Choosing the Best Song to Play at a Mass Drowning

When Nikolaos, the cross-dresser of Skala Sikamineas, described your conversation, he said you kept balling your fists and digging your fingernails into the palms of your hands, as if trying to not lose yourself. Tales of the Smyrna fires were what upset you. I was intrigued by the fact that he said you knew the history of the area better than he, that you’d researched the subject extensively, yet you still couldn’t control your temper, particularly when he told you what his grandmother, a young girl at the time, witnessed while she was stranded among the terrified crowd at the port of Smyrna.

His grandmother was seven as the Ottoman Empire imploded at the end of the First World War. Her Greek family lived in Smyrna, Izmir now. She was happy in the cosmopolitan city. Christians, Muslims, and Jews lived and worked there, Armenians, Greeks, Turks, Arabs, Kurds. But then the Greek army invaded at the behest of the Western allies, specifically the British prime minister, David Lloyd George. Get your land back, the Greeks were told, the land that the Turks thought of as Turkey, the one the Greeks thought of as Greater Greece. Oops.

She was ten or eleven when the Greco-Turkish War ended in 1922. Turkish nationalists drove the Greek forces all the way back to the city where she lived. And her idyllic life shattered. Her entire family was killed except for her and one sister, two years older. You empathized with the young girl’s tragedy, but what captured your imagination was the Great Smyrna Fire.

Three days after the Turks took back control of Smyrna, a devastating fire erupted and destroyed at least half the city—the Christian and Armenian neighborhoods but not the Muslim or Jewish ones. Depending on who was writing the history or who was telling the tale, anywhere between ten thousand and a hundred thousand Greeks perished.
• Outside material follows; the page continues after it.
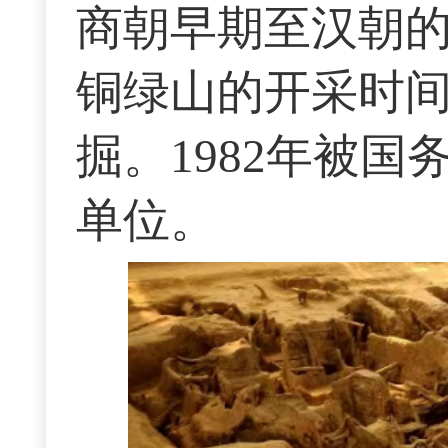
商朝早期至汉朝
铜绿山的开采时间
掘。1982年被
单位。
But that was not what upset you, was it?

Most of the Armenians and Greeks who survived ended up suffering a bit more than death by fire. Many of the women were raped. Most of the refugees were sent into the interior of the country, where they died an even harsher death. Thousands of deaths, some historians claimed as many as one hundred thousand.

Definitely upsetting, but that was not what made your blood percolate in its veins.
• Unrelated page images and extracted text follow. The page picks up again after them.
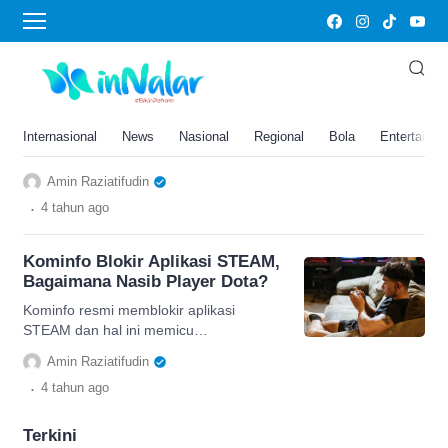
Dota
Kominfo Blokir Aplikasi STEAM,
Bagaimana Nasib Player Dota?
Kominfo resmi memblokir aplikasi
Internasional
News
Nasional
Regional
Bola
Entertainm
STEAM dan hal ini memicu
perbincangan hangat di media sosial
Amin Raziatifudin
terkait nasib player Dota kedepan.
.
4 tahun
ago
Kominfo Blokir Aplikasi STEAM,
Bagaimana Nasib Player Dota?
Kominfo resmi memblokir aplikasi
STEAM dan hal ini memicu
perbincangan hangat di media sosial
Amin Raziatifudin
terkait nasib player Dota kedepan.
.
4 tahun
ago
Terkini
When the fire started, Nikolaos’s grandmother and her sister ran to the port along with thousands of Greek refugees. They crammed the waterfront. Many ended up jumping into the water to escape the flames even though they could not swim. Allied ships docked at the harbor refused to pick them up. The allies were supposed to be neutral. They could not get involved.

No, even that was not what made you as angry as Achilles.

To alleviate the discomfort of the sailors who had to listen to the cries for help from drowning refugees, the British ships played loud music on their speakers. Refugees wailed while listening to popular tunes of the time.

Nikolaos told me you kept asking him in your bad French if his grandmother recalled any of the songs that were played. She didn’t. He wasn’t sure she remembered, but he was sure that she didn’t tell him before she died. Nikolaos said you were hoping that it wasn’t Al Jolson singing “Swanee.” You wanted to know, desperately wanted to, as if knowing what song thousands of refugees were forced to listen to as they drowned could help ease your suffering.